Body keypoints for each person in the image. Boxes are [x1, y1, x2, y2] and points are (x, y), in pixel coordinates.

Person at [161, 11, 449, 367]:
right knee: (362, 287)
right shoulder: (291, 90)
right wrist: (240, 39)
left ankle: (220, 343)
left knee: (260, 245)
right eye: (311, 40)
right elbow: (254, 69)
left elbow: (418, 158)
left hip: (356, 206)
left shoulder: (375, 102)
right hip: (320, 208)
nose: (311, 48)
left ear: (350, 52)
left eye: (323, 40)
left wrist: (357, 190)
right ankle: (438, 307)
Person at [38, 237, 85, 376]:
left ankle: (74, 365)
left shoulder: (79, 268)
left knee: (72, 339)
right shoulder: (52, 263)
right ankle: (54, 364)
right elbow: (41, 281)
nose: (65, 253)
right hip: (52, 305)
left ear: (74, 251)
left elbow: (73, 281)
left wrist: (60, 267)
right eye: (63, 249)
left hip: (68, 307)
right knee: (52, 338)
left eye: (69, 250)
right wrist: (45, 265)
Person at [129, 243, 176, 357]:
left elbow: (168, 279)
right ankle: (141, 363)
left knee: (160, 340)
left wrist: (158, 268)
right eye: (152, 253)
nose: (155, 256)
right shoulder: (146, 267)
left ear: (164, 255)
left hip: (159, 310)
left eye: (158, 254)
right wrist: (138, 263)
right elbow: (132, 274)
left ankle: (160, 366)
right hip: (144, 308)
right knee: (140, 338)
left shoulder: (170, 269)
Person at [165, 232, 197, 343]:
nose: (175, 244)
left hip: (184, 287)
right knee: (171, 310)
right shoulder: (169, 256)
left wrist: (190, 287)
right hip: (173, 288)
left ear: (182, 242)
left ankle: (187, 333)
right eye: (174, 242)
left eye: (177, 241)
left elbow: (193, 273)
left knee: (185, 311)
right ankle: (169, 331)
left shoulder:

# Problem statement:
Each entry above, in full, should be output exactly as it reads.

# Written reply:
Body keypoints for each person in the image. Boxes are [x1, y1, x2, y2] and points are (x, y), in pixel coordinates.

Person at [161, 11, 449, 367]:
right knee: (362, 287)
right shoulder: (291, 90)
right wrist: (240, 39)
left ankle: (220, 343)
left knee: (260, 245)
right eye: (311, 40)
right elbow: (254, 69)
left elbow: (418, 158)
left hip: (356, 206)
left shoulder: (375, 102)
right hip: (320, 208)
nose: (311, 48)
left ear: (350, 52)
left eye: (323, 40)
left wrist: (357, 190)
right ankle: (438, 307)
Person at [38, 237, 85, 376]:
left ankle: (74, 365)
left shoulder: (79, 268)
left knee: (72, 339)
right shoulder: (52, 263)
right ankle: (54, 364)
right elbow: (41, 281)
nose: (65, 253)
right hip: (52, 305)
left ear: (74, 251)
left elbow: (73, 281)
left wrist: (60, 267)
right eye: (63, 249)
left hip: (68, 307)
right knee: (52, 338)
left eye: (69, 250)
right wrist: (45, 265)
Person at [129, 243, 176, 357]:
left elbow: (168, 279)
right ankle: (141, 363)
left knee: (160, 340)
left wrist: (158, 268)
right eye: (152, 253)
nose: (155, 256)
right shoulder: (146, 267)
left ear: (164, 255)
left hip: (159, 310)
left eye: (158, 254)
right wrist: (138, 263)
right elbow: (132, 274)
left ankle: (160, 366)
right hip: (144, 308)
right knee: (140, 338)
left shoulder: (170, 269)
Person at [165, 232, 197, 343]:
nose: (175, 244)
left hip: (184, 287)
right knee: (171, 310)
right shoulder: (169, 256)
left wrist: (190, 287)
right hip: (173, 288)
left ear: (182, 242)
left ankle: (187, 333)
right eye: (174, 242)
left eye: (177, 241)
left elbow: (193, 273)
left knee: (185, 311)
right ankle: (169, 331)
left shoulder:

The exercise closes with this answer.